TASK STATEMENT:
Repeat every record exactly, but keep images out of the copy.

GIVEN DATA:
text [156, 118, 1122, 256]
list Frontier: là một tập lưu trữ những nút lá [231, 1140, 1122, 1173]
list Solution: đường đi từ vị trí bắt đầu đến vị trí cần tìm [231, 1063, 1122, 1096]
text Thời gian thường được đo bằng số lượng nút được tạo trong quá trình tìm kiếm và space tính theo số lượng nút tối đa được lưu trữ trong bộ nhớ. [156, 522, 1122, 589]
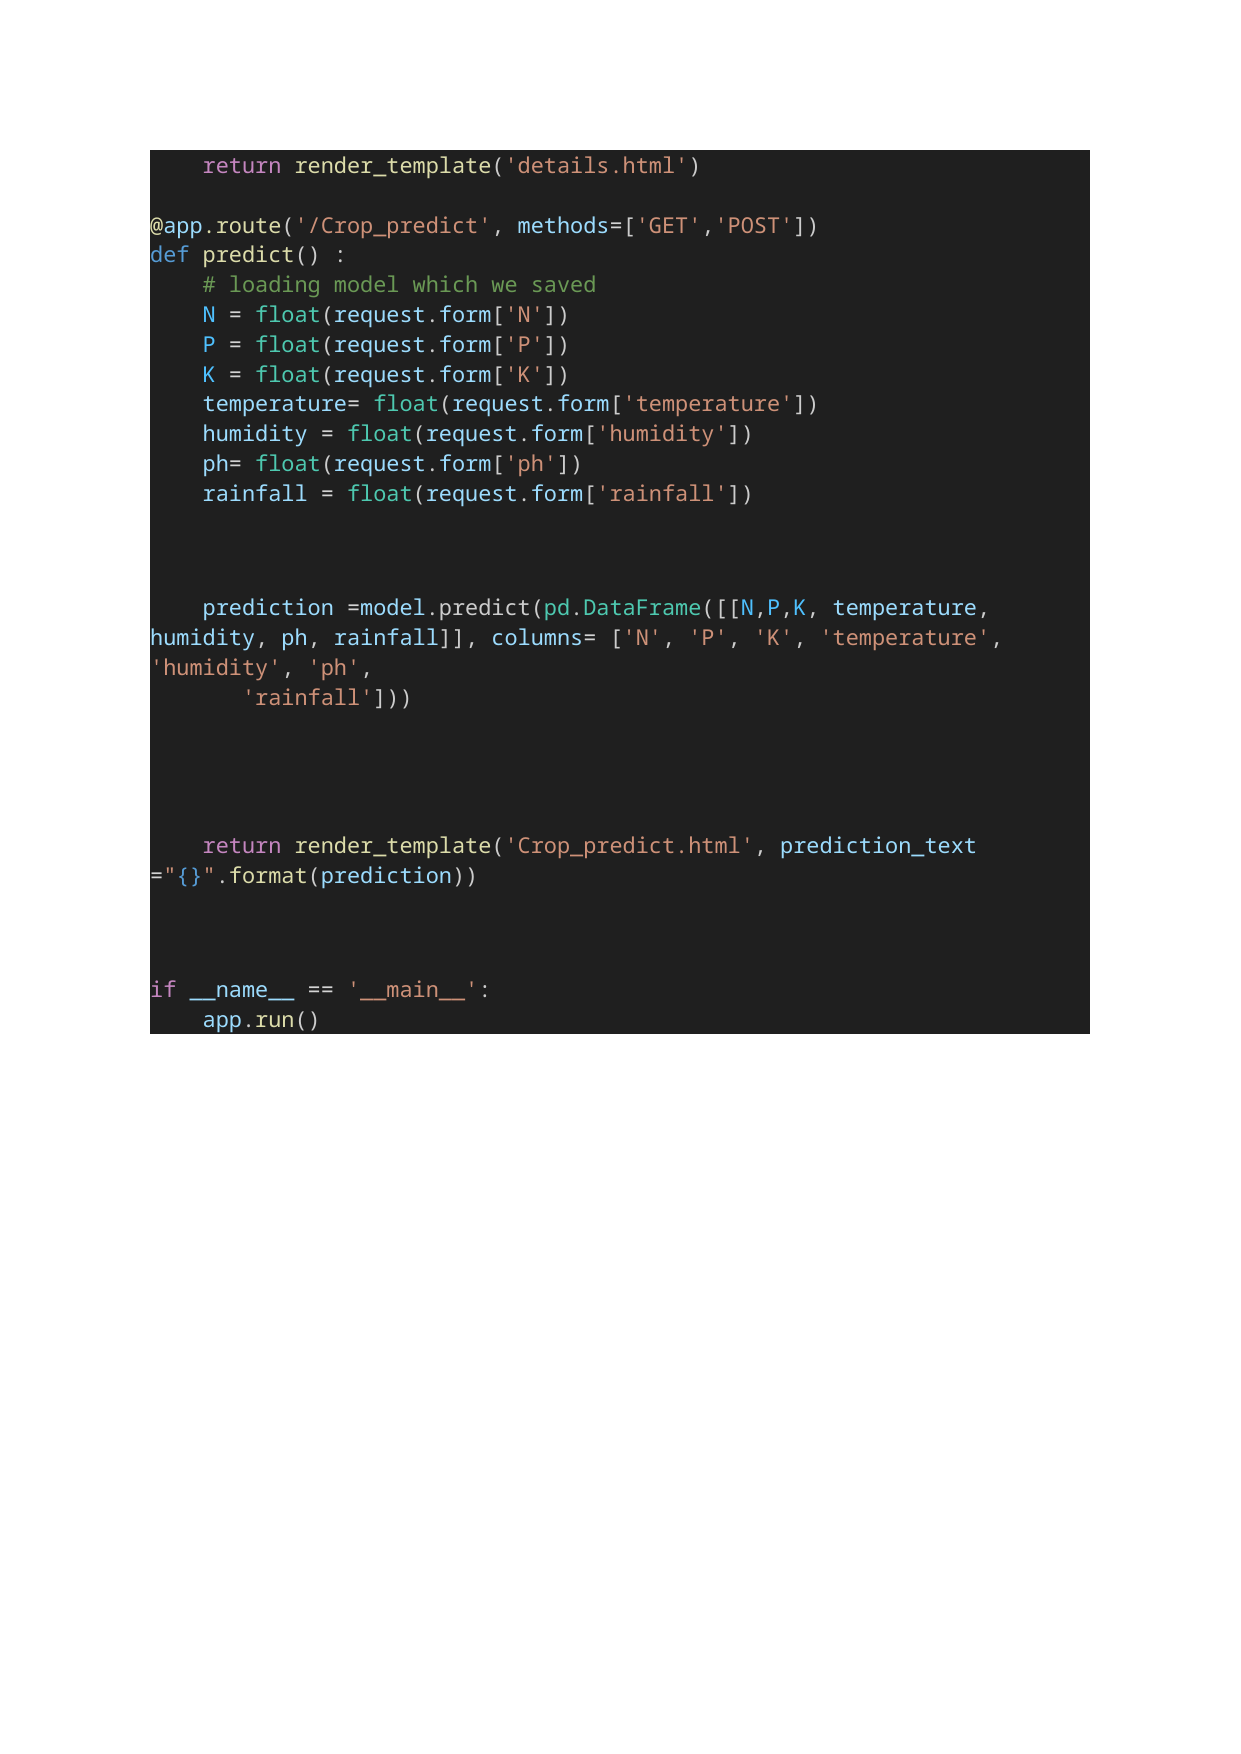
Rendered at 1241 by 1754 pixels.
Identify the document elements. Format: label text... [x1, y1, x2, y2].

text temperature= float(request.form['temperature']) [150, 388, 1090, 418]
text prediction =model.predict(pd.DataFrame([[N,P,K, temperature, humidity, ph, rainfall]], columns= ['N', 'P', 'K', 'temperature', 'humidity', 'ph', [150, 592, 1090, 681]
text # loading model which we saved [150, 269, 1090, 299]
text K = float(request.form['K']) [150, 358, 1090, 388]
text 'rainfall'])) [150, 681, 1090, 711]
text @app.route('/Crop_predict', methods=['GET','POST']) [150, 209, 1090, 239]
text app.run() [150, 1004, 1090, 1034]
text return render_template('Crop_predict.html', prediction_text ="{}".format(prediction)) [150, 830, 1090, 890]
text N = float(request.form['N']) [150, 299, 1090, 329]
text if __name__ == '__main__': [150, 974, 1090, 1004]
text return render_template('details.html') [150, 150, 1090, 180]
text ph= float(request.form['ph']) [150, 448, 1090, 478]
text rainfall = float(request.form['rainfall']) [150, 478, 1090, 507]
text def predict() : [150, 239, 1090, 269]
text humidity = float(request.form['humidity']) [150, 418, 1090, 448]
text P = float(request.form['P']) [150, 329, 1090, 358]
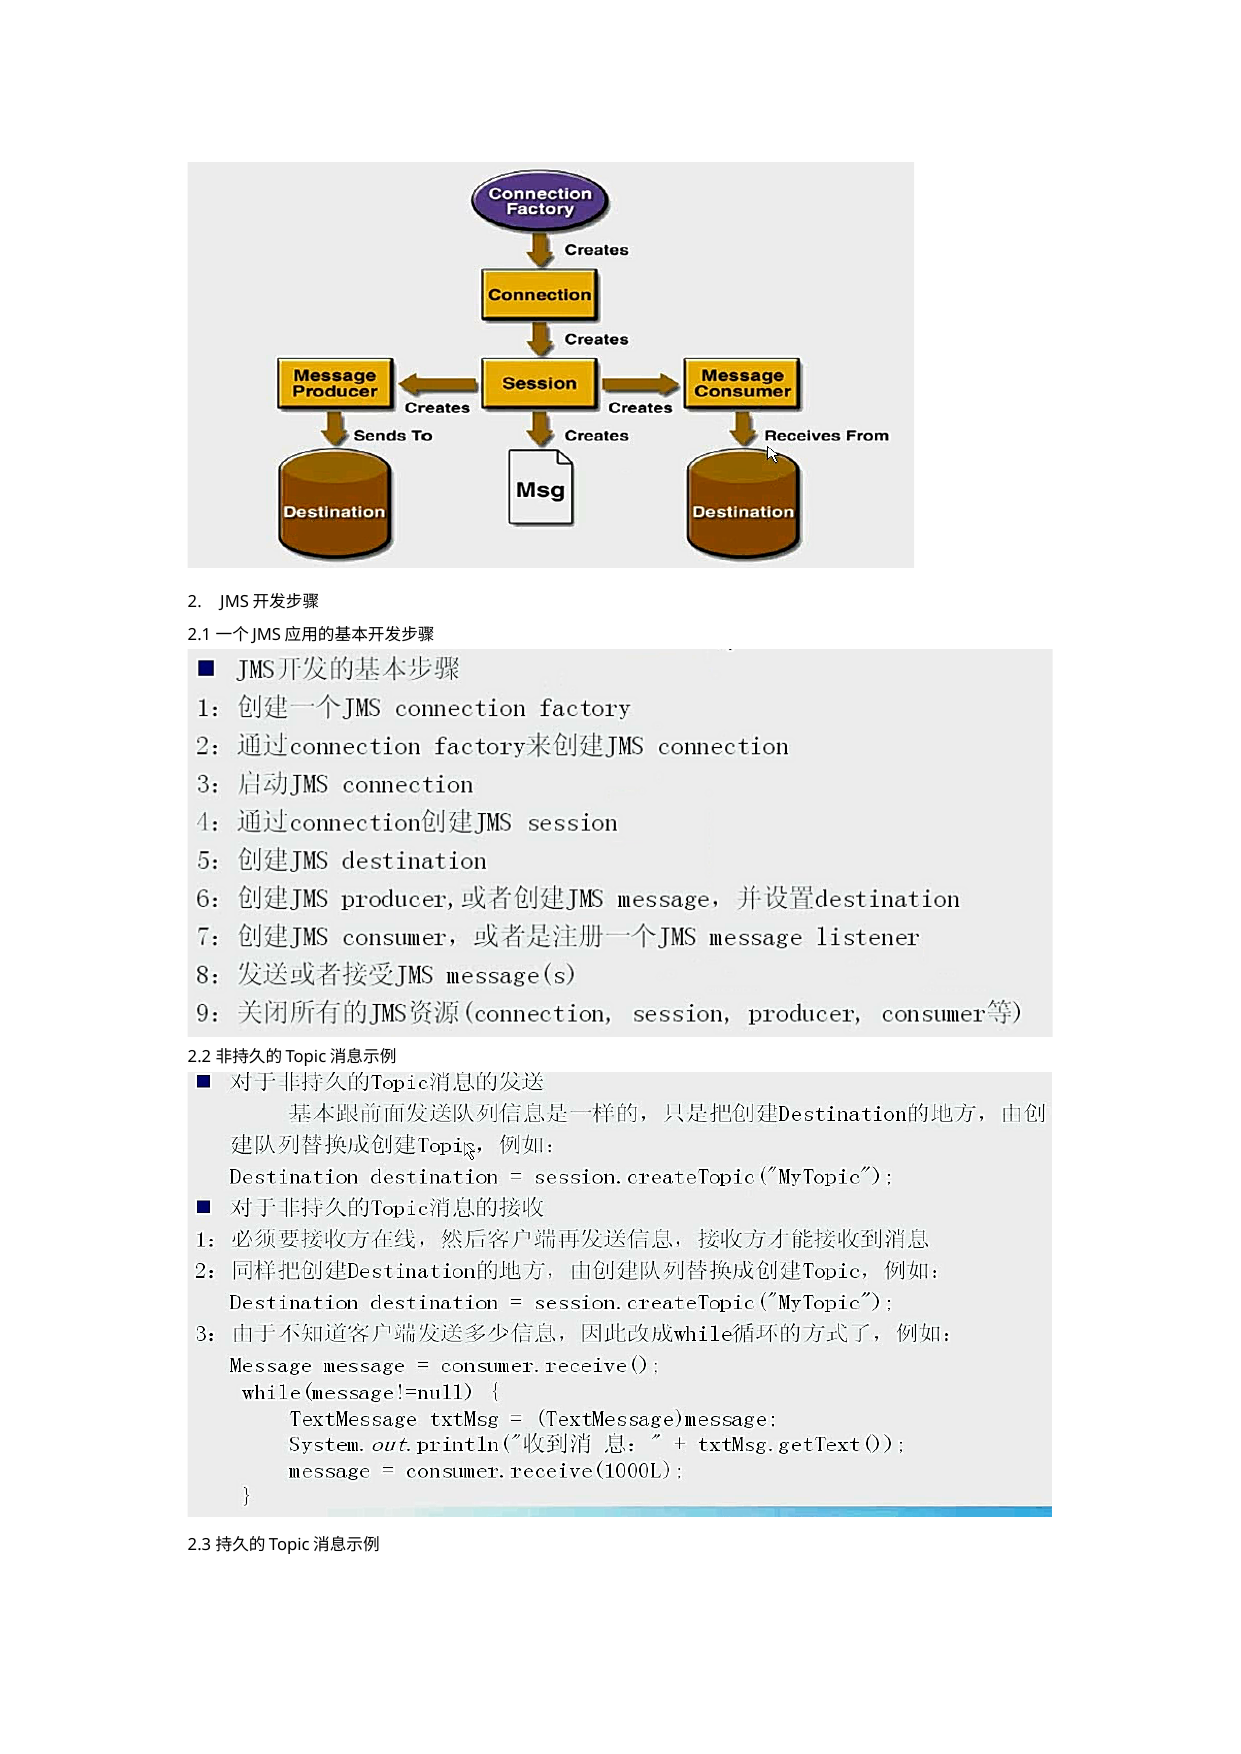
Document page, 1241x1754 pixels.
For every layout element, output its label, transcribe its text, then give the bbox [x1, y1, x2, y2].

list 非持久的Topic消息示例 [187, 1039, 1053, 1072]
picture [187, 649, 1053, 1037]
list JMS开发步骤 [187, 584, 1053, 617]
list 持久的Topic消息示例 [187, 1527, 1053, 1559]
list 一个JMS应用的基本开发步骤 [187, 617, 1053, 649]
picture [187, 162, 915, 568]
picture [187, 1072, 1052, 1517]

COMPLETED TASK:
text [156, 118, 1122, 256]
list Frontier: là một tập lưu trữ những nút lá [231, 1140, 1122, 1173]
list Solution: đường đi từ vị trí bắt đầu đến vị trí cần tìm [231, 1063, 1122, 1096]
text Thời gian thường được đo bằng số lượng nút được tạo trong quá trình tìm kiếm và space tính theo số lượng nút tối đa được lưu trữ trong bộ nhớ. [156, 522, 1122, 589]
Rendered at 1241 by 1754 pixels.
Identify the document elements. Format: label text... [x1, y1, x2, y2].

text temperature= float(request.form['temperature']) [150, 388, 1090, 418]
text prediction =model.predict(pd.DataFrame([[N,P,K, temperature, humidity, ph, rainfall]], columns= ['N', 'P', 'K', 'temperature', 'humidity', 'ph', [150, 592, 1090, 681]
text # loading model which we saved [150, 269, 1090, 299]
text K = float(request.form['K']) [150, 358, 1090, 388]
text 'rainfall'])) [150, 681, 1090, 711]
text @app.route('/Crop_predict', methods=['GET','POST']) [150, 209, 1090, 239]
text app.run() [150, 1004, 1090, 1034]
text return render_template('Crop_predict.html', prediction_text ="{}".format(prediction)) [150, 830, 1090, 890]
text N = float(request.form['N']) [150, 299, 1090, 329]
text if __name__ == '__main__': [150, 974, 1090, 1004]
text return render_template('details.html') [150, 150, 1090, 180]
text ph= float(request.form['ph']) [150, 448, 1090, 478]
text rainfall = float(request.form['rainfall']) [150, 478, 1090, 507]
text def predict() : [150, 239, 1090, 269]
text humidity = float(request.form['humidity']) [150, 418, 1090, 448]
text P = float(request.form['P']) [150, 329, 1090, 358]
Document page, 1241x1754 pixels.
For every layout element, output its label, transcribe its text, then give the bbox [x1, y1, x2, y2].

list 非持久的Topic消息示例 [187, 1039, 1053, 1072]
picture [187, 649, 1053, 1037]
list JMS开发步骤 [187, 584, 1053, 617]
list 持久的Topic消息示例 [187, 1527, 1053, 1559]
list 一个JMS应用的基本开发步骤 [187, 617, 1053, 649]
picture [187, 162, 915, 568]
picture [187, 1072, 1052, 1517]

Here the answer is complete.